OAI-PMH vs. Atom vs. Sitemaps
For some time now I've been meaning to write a blog entry summarising the functional capabilities of the OAI-PMH and then looking at whether and how the same functionality could be delivered using RSS, Atom or Sitemaps.
Jim Downing has beaten me to it.
I have one minor quibble - which may be to do with my lack of understanding about Atom - in that I don't fully understand what Jim means by:
I have a feeling that the resource representations in Atom / RSS feeds are unlikely to satisfy most repository clients’ needs. Isn’t a more resource-oriented approach to simply link to the resource and let the client negotiate with the resource for an appropriate representation?
That said, I certainly agree with the thrust of his post.


I've just re-read Jim's post and think I now get it... sorry, I don't know why I didn't see what he was saying first time round :-(
I think that what Jim is arguing is that the added richness in an Atom or RSS feed over simply giving a list of URLs isn't sufficiently useful to repository clients to bother with and that we might as well therefore just use Sitemaps.
From a pure harvesting viewpoint, I think I agree - it is just the plain old list of URLs that is of interest.
But from my new-found repository as research feed viewpoint - i.e. from a viewpoint that sees an eprint repository as a collection of research blogs - RSS is important in the context of surfacing content in Technorati and the like.
So I think we actually need both Sitemaps and RSS feeds.

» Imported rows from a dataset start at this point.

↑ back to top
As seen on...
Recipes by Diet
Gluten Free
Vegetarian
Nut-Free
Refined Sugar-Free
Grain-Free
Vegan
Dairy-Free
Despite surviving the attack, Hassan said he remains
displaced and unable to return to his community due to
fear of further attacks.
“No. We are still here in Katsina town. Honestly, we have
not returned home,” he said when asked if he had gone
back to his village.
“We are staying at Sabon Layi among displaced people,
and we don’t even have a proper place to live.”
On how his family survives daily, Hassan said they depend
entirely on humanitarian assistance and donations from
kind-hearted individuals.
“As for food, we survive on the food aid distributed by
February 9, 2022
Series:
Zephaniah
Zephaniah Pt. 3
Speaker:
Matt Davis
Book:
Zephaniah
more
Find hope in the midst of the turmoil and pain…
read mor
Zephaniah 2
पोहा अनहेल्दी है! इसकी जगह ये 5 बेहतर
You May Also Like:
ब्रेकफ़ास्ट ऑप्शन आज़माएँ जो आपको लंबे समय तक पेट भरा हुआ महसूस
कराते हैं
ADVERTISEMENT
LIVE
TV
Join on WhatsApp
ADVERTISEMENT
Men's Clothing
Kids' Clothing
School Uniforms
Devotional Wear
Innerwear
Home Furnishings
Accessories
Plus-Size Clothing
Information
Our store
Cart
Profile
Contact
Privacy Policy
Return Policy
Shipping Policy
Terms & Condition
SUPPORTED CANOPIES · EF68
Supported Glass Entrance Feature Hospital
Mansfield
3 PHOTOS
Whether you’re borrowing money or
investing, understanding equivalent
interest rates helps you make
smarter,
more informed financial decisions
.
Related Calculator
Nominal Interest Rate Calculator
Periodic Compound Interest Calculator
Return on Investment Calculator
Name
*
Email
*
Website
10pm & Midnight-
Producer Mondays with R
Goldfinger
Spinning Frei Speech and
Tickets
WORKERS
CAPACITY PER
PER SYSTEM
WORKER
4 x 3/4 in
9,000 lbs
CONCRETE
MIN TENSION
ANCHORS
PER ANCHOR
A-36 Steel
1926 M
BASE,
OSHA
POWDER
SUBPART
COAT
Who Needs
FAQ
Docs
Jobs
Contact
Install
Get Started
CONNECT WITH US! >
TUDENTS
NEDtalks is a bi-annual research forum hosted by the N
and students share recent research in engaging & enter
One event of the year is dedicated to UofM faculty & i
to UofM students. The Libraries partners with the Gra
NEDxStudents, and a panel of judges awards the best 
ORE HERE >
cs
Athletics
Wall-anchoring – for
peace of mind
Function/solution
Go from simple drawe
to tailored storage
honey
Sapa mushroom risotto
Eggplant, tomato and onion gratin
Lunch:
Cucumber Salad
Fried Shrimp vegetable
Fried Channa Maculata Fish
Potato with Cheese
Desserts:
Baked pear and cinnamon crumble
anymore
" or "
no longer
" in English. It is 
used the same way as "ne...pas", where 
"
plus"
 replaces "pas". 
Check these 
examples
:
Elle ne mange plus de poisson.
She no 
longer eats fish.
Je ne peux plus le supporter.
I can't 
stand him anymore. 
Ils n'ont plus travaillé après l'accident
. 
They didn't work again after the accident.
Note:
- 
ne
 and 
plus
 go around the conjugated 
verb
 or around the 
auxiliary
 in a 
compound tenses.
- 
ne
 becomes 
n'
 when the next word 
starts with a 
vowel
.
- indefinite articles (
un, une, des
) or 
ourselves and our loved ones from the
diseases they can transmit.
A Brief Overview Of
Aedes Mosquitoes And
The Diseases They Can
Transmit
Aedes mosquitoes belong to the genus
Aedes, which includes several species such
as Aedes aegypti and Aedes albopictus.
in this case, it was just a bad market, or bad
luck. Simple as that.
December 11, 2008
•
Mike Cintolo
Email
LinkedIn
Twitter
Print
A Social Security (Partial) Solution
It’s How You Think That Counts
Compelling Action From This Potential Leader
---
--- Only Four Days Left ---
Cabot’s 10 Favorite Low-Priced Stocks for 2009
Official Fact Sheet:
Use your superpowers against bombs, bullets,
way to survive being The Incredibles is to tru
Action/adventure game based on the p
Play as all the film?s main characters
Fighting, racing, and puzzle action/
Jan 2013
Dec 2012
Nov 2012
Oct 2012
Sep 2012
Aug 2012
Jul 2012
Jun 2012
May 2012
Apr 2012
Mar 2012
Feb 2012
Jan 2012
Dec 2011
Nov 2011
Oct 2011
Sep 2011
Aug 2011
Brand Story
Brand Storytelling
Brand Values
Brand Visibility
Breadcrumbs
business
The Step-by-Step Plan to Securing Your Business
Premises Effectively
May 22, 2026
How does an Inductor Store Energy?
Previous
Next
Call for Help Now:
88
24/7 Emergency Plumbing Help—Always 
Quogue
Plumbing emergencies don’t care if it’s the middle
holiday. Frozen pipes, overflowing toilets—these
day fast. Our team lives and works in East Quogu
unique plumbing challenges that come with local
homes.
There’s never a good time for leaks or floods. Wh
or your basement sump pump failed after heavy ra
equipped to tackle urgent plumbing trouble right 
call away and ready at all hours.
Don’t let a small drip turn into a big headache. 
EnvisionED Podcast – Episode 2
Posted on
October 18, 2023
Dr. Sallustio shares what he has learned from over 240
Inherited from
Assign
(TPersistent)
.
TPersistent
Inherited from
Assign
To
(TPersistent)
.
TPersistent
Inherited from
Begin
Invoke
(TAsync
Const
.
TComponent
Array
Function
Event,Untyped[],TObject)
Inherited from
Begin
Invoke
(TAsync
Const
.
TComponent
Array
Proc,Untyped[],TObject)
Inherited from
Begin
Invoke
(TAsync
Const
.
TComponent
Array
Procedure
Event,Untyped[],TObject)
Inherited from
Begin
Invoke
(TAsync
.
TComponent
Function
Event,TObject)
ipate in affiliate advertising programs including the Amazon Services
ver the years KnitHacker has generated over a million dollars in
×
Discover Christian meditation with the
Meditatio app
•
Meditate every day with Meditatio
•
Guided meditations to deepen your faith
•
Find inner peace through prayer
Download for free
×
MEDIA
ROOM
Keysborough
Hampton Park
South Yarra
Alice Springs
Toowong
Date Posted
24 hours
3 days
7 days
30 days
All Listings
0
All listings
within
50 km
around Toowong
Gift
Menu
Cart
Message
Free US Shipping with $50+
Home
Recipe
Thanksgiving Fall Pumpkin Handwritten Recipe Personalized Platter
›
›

Posted by: Andy Powell | June 22, 2007 at 07:08 AM
Yes, that's what I meant - put a lot more clearly!
There's been a shift in the way syndication is described; from being a content feed, to being a representation of link lists (which is how Atom is repeatedly described in the REST book, for example), which muddies the water when it comes to harvesting.
The conclusion I came was based on the observation that syndication feeds are going to be a fact of life for all types of repository (not just eprint repos). The question for me was: if we can turn syndication feeds into an efficient harvesting API, why implement sitemaps in addition?
I suppose the pragmatic answer is that the major search engines want us to, and that the syndication standards chose not to support harvesting - it's the web way.
Posted by: Jim Downing | June 22, 2007 at 09:33 AM
> if we can turn syndication feeds into an
> efficient harvesting API, why implement
> sitemaps in addition?
Isn't that actually what OAI-PMH is already? I completely agree that we need RSS to promote the content to the many aggregators.
But sitemaps were introduced with a different mindset from the search engines. There focus was just an easy resource discovery for websites they need to crawl. It needed to be simple to attract a lot of web site owners to adopt to sitemaps. Why didn't they promote OAI-PMH? Because of its slightly more complexity and technical demand. The adoption wouldn't have been as fast as with sitemaps.
So I would think it would be easier to strip down OAI-PMH for the general purpose use of web resource representation.
Posted by: Lars Kirchhoff | June 22, 2007 at 10:38 AM
Well, some of the W3C lists use this purist resource-oriented view, and are basically useless when you scan then in an aggregator - I NEED the summary to know if its worth my while viewing the resource itself. Or in other words, their feeds are only usefully read by machines.
Personally I think if you make a feed with no human summary information you're cutting out a lot of uses. Sure, its not "good enough" metadata for some repository harvesters.
Pragmatically, any repository owner today is going to have to do both OAI-PMH and Atom. Hardly a hardship, though, is it?
Posted by: Scott | June 22, 2007 at 09:08 PM